Quant au site d'Indian Point, au nord de New York, arrêté en 2021, "rien n'est impossible avec du temps et des ressources, mais ce serait beaucoup plus compliqué que Palisades ou Three Mile Island", selon Patrick O'Brien. Réactiver une installation existante pose la question de la sûreté , pour des centrales qui, au départ, avaient une durée de vie de 40 ans. "La plupart ont déjà vu leur permis d'exploitation prolongé de 20 ans, donc ce n'est pas nouveau", rappelle Jacopo Buongiorno.
"Les gens se disent : ça ne doit pas être sûr, ça doit tomber en ruines. Ce n'est pas vrai", dit-il, "parce qu'à part l'enceinte de confinement en béton et la cuve, tout a déjà été remplacé. Les centrales nucléaires sont parmi les sites industriels les mieux entretenus aux Etats-Unis" .
Le réacteur de Palisades a été mis en service en 1971 et celui de Three Mile Island en 1974.
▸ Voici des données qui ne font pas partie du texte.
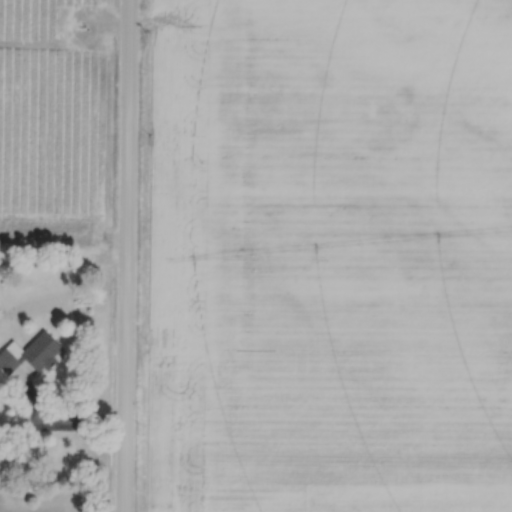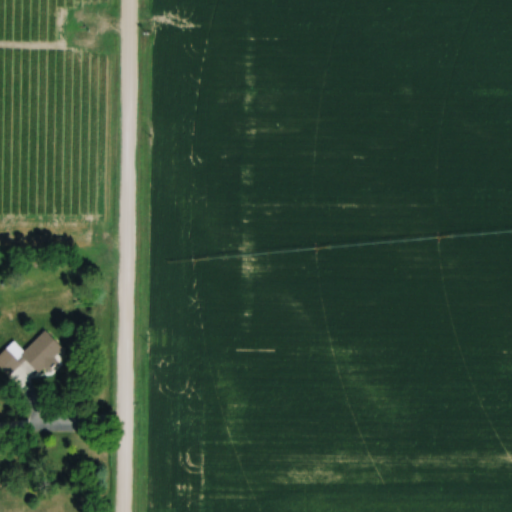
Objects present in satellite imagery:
road: (126, 256)
building: (31, 352)
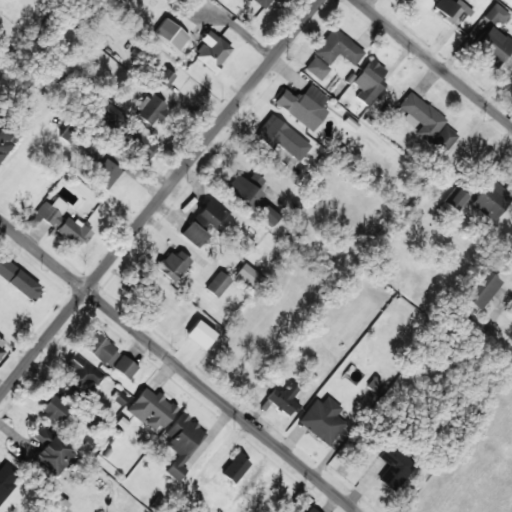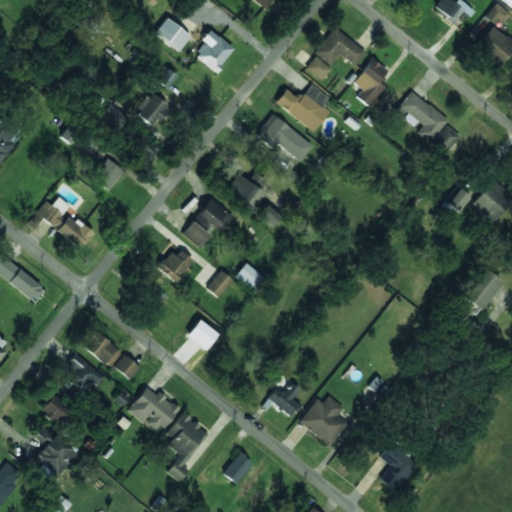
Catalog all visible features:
building: (261, 2)
building: (448, 9)
building: (496, 14)
building: (170, 34)
building: (493, 46)
building: (337, 48)
building: (211, 51)
road: (434, 63)
building: (316, 68)
building: (165, 78)
building: (369, 82)
building: (302, 104)
building: (149, 110)
building: (110, 113)
building: (420, 116)
building: (67, 134)
building: (5, 138)
building: (281, 138)
building: (442, 140)
building: (134, 143)
building: (105, 174)
building: (244, 188)
road: (159, 198)
building: (490, 199)
building: (454, 200)
building: (267, 216)
building: (61, 221)
building: (205, 222)
building: (510, 260)
building: (173, 264)
building: (247, 277)
building: (19, 280)
building: (217, 283)
building: (475, 295)
building: (200, 334)
building: (99, 348)
building: (1, 351)
road: (175, 364)
building: (124, 366)
building: (80, 376)
building: (283, 399)
building: (53, 408)
building: (151, 409)
building: (322, 420)
building: (182, 443)
building: (51, 451)
building: (394, 467)
building: (235, 468)
building: (7, 478)
building: (58, 505)
building: (311, 510)
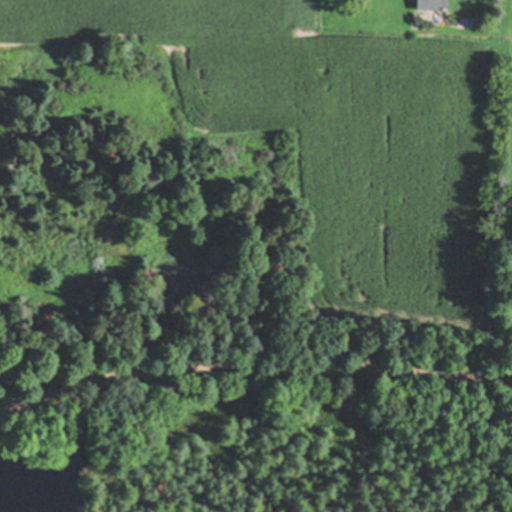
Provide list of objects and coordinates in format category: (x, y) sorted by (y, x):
building: (434, 5)
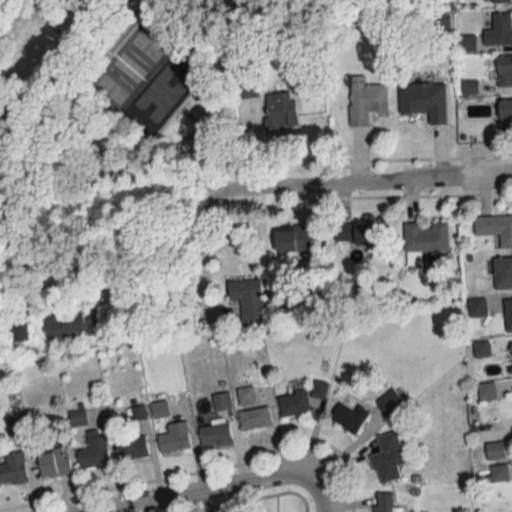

Derrière les opérateurs privés, la puissance publique est à la manœuvre, comme en témoigne le prêt de 1,5 milliard de dollars consenti à Holtec pour Palisades. "Le gouvernement Biden/Harris est déterminé" , selon un porte-parole du ministère de l'Energie, "à faire en sorte que l'énergie nucléaire joue un rôle croissant dans la transition historique de notre Nation vers un avenir tourné vers une énergie propre et sûre".